- Text for analysis -
#####

I said that in the 2nd post in this topic.


----------



## emet214 (Dec 23, 2017)

Are you using a cover sheet?
Looks like ink (dirt) is on your your heat press cover (lid)


----------



## Dekzion (May 18, 2015)

emet214 said:


> Are you using a cover sheet?
> Looks like ink (dirt) is on your your heat press cover (lid)


Nope, wouldn't be that.
nothing would transfer through the paper from the platen.
it's the image or the printer.


----------



## SubCreate (Aug 30, 2016)

Dekzion said:


> Nope, wouldn't be that.
> nothing would transfer through the paper from the platen.
> it's the image or the printer.


I think it's the ink personally. What ink are you using?


----------



## SubCreate (Aug 30, 2016)

Dekzion said:


> Nope, wouldn't be that.
> nothing would transfer through the paper from the platen.
> it's the image or the printer.


Honestly I think it could be the paper actually. You may have purchased bad sublim paper.


----------



## oc2dHK (Apr 16, 2014)

A. Have you gotten a GOOD print at any time with this file?
B. Is the noise in the same exact same spot on every print
If the answer is no to A and yes to B, then your file has noise on it. You can STILL have noise on a transparent file. Go back to Photo shop and really enlarge the file, you will probably see the small spots that need to be cleaned. Worth a look, good luck.


----------

#####

- Given entries -
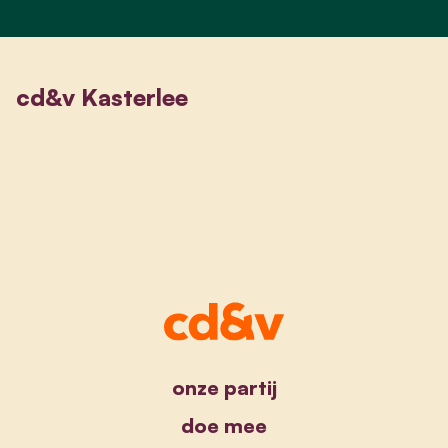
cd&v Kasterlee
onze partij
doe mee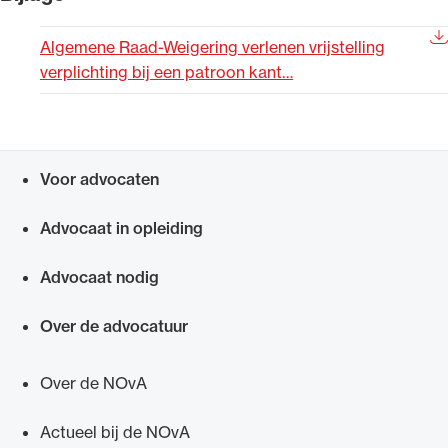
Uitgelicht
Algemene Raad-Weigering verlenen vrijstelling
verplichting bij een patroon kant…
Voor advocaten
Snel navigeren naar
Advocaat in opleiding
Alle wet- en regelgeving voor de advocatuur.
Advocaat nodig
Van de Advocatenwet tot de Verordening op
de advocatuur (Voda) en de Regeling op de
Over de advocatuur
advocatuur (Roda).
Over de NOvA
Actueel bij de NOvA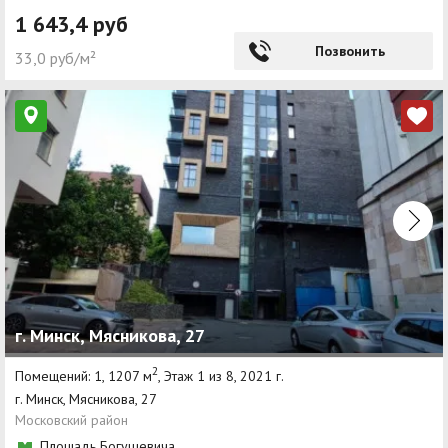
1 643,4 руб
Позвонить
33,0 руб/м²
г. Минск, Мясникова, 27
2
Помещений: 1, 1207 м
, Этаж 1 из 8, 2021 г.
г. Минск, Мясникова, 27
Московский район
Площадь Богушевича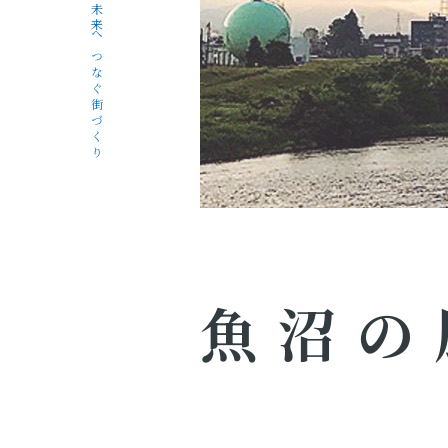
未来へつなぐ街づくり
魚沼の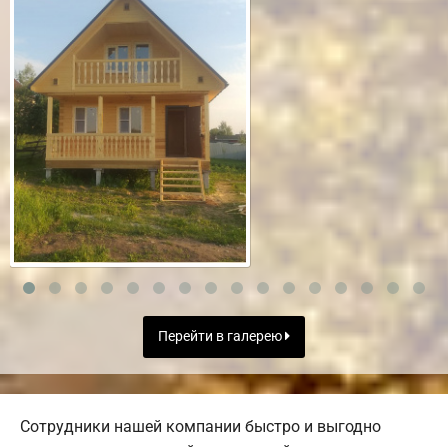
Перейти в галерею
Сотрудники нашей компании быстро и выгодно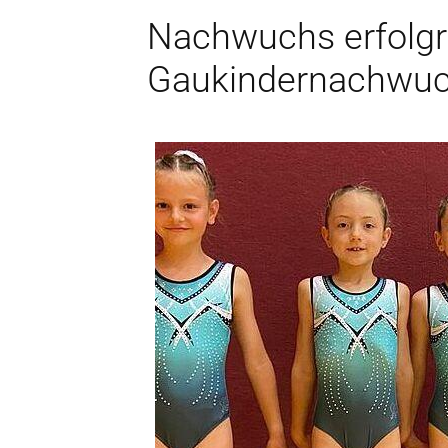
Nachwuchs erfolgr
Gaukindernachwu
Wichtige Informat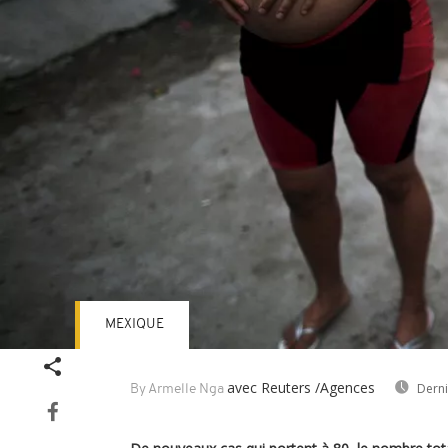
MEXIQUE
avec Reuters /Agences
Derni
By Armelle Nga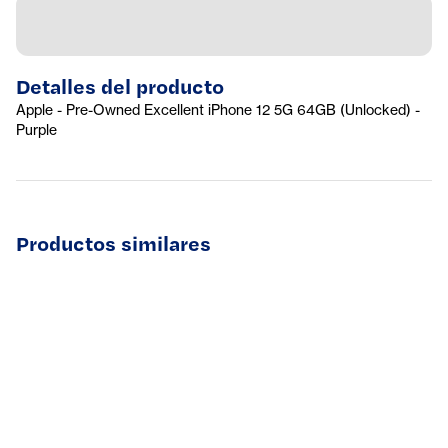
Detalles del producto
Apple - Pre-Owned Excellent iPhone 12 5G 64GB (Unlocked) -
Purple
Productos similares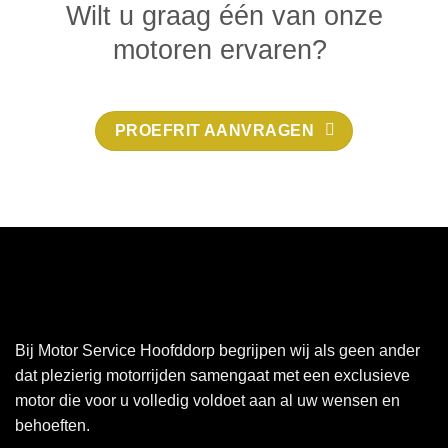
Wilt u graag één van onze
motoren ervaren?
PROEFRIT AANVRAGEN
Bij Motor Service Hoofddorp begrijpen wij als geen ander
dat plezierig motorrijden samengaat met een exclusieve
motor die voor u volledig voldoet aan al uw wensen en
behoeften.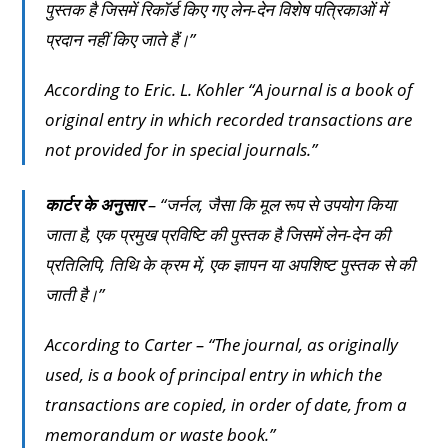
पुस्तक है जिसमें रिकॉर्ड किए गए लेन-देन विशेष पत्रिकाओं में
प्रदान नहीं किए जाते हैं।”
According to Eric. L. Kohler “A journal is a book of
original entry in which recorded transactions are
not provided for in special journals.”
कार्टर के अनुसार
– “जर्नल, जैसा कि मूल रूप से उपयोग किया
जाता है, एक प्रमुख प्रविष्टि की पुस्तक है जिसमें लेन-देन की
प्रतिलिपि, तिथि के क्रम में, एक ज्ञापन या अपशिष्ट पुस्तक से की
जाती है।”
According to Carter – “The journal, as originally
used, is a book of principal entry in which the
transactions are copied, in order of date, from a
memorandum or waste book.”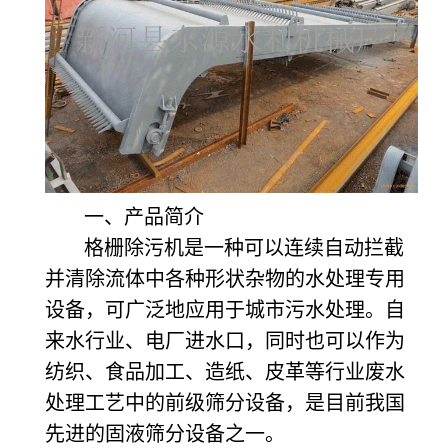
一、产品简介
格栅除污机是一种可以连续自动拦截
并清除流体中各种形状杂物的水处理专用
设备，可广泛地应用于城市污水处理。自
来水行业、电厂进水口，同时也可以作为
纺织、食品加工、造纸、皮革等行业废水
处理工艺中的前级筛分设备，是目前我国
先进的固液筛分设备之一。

#####

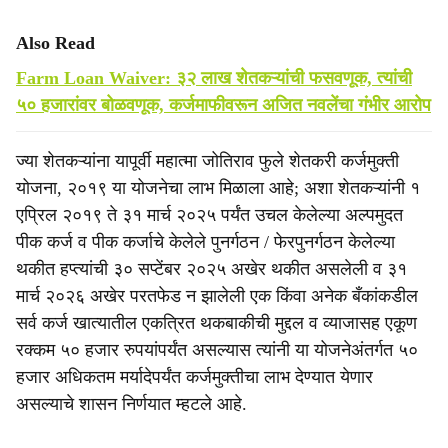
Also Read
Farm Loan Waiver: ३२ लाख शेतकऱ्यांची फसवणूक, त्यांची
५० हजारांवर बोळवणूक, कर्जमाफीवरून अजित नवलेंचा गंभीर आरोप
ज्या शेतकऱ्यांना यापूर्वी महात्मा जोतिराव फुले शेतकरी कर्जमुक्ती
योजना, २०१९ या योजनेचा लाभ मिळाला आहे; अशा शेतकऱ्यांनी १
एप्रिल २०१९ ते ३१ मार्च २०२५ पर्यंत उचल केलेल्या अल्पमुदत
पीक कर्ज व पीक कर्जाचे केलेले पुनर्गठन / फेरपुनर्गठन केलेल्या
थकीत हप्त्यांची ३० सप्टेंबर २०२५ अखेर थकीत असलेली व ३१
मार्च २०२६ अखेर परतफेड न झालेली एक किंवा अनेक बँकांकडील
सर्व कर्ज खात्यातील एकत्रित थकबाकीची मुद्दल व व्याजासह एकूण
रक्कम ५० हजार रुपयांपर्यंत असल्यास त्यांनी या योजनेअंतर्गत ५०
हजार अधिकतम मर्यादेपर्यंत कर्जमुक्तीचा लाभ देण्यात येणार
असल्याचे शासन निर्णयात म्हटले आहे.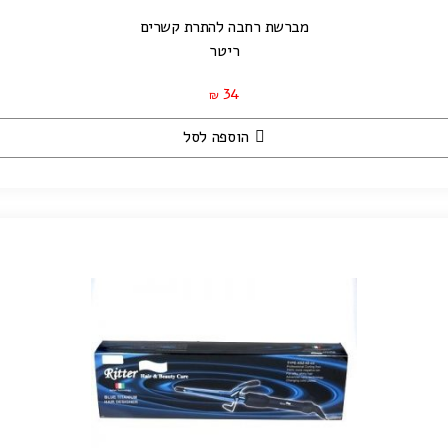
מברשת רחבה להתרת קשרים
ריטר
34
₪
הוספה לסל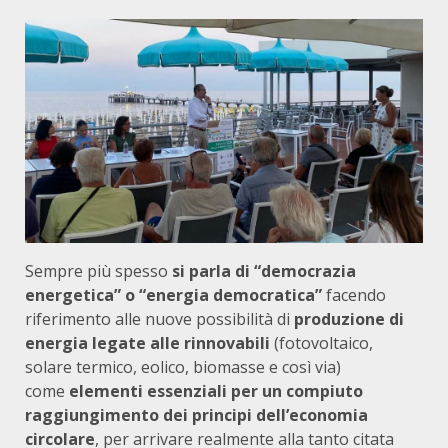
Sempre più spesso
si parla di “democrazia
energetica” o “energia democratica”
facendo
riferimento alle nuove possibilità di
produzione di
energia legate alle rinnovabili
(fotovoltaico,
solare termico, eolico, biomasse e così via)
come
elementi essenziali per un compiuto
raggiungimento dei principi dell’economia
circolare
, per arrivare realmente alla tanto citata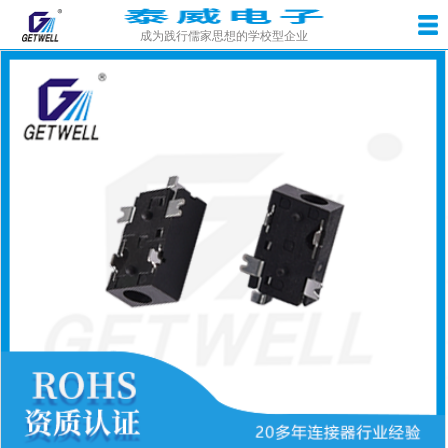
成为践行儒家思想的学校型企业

#####

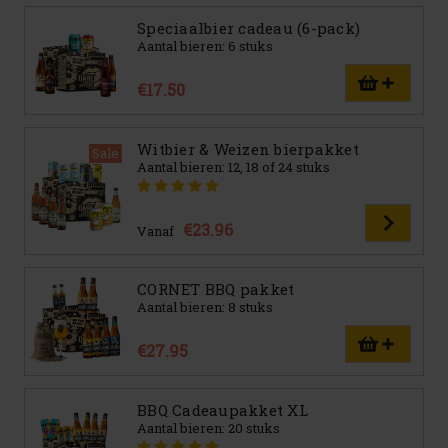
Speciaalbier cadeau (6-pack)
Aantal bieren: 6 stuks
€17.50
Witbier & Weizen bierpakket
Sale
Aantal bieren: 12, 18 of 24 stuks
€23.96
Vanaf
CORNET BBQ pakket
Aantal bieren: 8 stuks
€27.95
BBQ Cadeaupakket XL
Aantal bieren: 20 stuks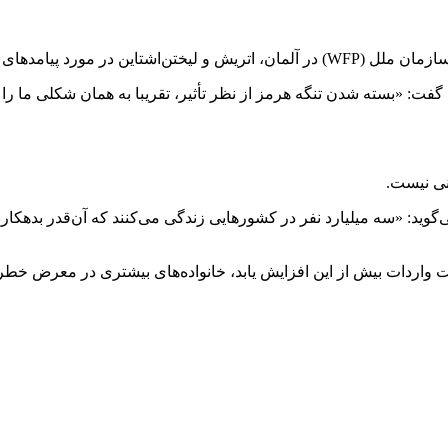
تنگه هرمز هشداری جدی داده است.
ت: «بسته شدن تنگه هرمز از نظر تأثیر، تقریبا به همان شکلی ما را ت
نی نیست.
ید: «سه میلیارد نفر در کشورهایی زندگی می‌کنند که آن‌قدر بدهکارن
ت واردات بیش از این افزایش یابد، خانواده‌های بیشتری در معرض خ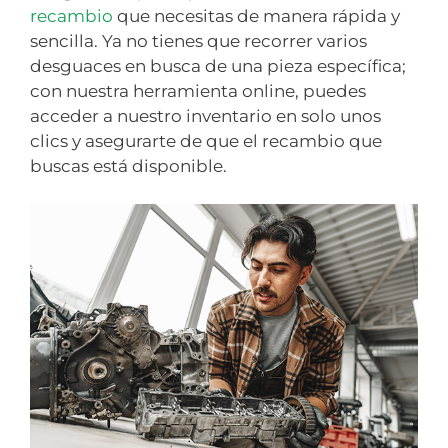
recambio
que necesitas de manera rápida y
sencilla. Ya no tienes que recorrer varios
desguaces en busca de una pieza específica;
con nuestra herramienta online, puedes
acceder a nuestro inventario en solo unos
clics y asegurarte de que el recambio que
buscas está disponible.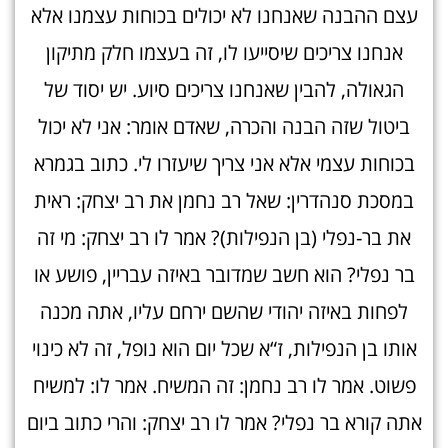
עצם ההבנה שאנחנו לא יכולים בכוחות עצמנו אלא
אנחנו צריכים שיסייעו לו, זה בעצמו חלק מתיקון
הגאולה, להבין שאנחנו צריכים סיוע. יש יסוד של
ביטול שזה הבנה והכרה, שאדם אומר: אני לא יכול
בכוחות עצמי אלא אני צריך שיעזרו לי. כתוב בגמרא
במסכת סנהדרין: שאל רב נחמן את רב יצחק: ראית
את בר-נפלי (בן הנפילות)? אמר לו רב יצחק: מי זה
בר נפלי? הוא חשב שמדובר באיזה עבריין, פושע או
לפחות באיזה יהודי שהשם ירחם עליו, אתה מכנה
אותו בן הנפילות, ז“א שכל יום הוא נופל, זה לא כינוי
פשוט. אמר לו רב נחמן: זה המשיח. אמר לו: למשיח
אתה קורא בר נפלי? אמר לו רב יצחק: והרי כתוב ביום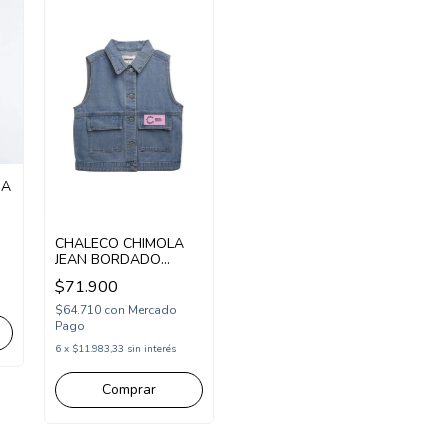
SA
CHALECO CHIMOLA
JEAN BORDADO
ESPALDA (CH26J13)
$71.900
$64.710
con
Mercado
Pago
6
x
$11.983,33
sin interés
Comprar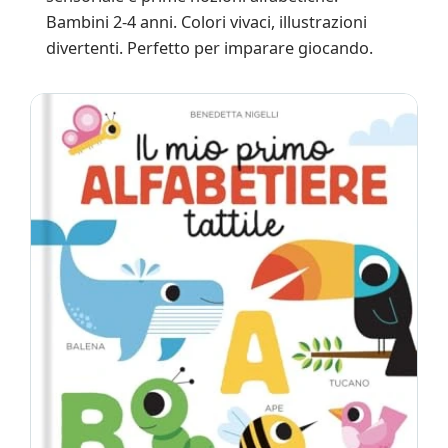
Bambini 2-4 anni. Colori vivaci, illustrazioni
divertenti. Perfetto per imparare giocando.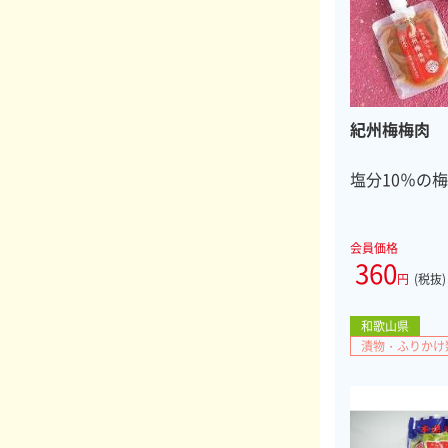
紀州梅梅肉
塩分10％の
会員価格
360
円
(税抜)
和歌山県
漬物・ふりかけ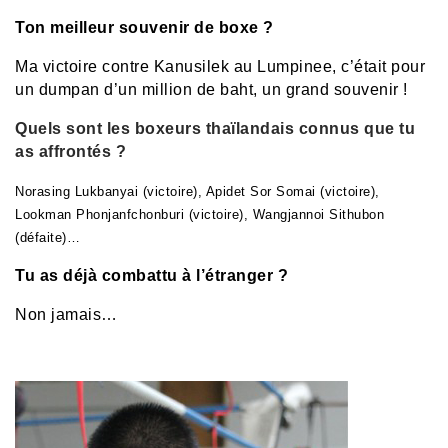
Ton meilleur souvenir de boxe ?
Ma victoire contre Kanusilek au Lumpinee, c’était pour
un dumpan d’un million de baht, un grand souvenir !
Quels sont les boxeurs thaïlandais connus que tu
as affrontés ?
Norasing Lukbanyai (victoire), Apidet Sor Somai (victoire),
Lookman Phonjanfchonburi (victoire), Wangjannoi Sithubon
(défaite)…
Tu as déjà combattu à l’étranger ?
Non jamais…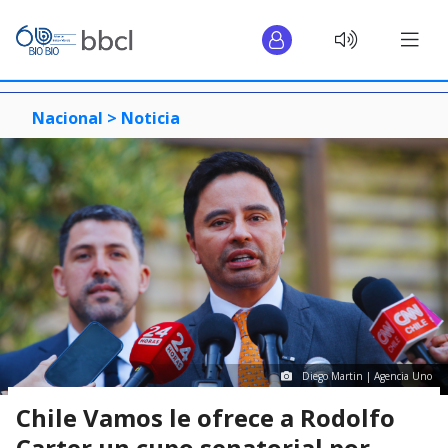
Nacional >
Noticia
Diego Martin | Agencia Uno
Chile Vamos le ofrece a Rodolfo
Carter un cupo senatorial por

#####

- What the task asks -
Answer the following questions about the forum thread above.
(a) What does emet214 ask whether the original poster is using?
(b) According to Dekzion, what are the two possible causes of the problem?
(c) Per oc2dHK, what answers to questions A and B would mean the file itself has noise on it?

- Result of this task -
(a) A cover sheet.
(b) The image or the printer.
(c) An answer of no to A and yes to B.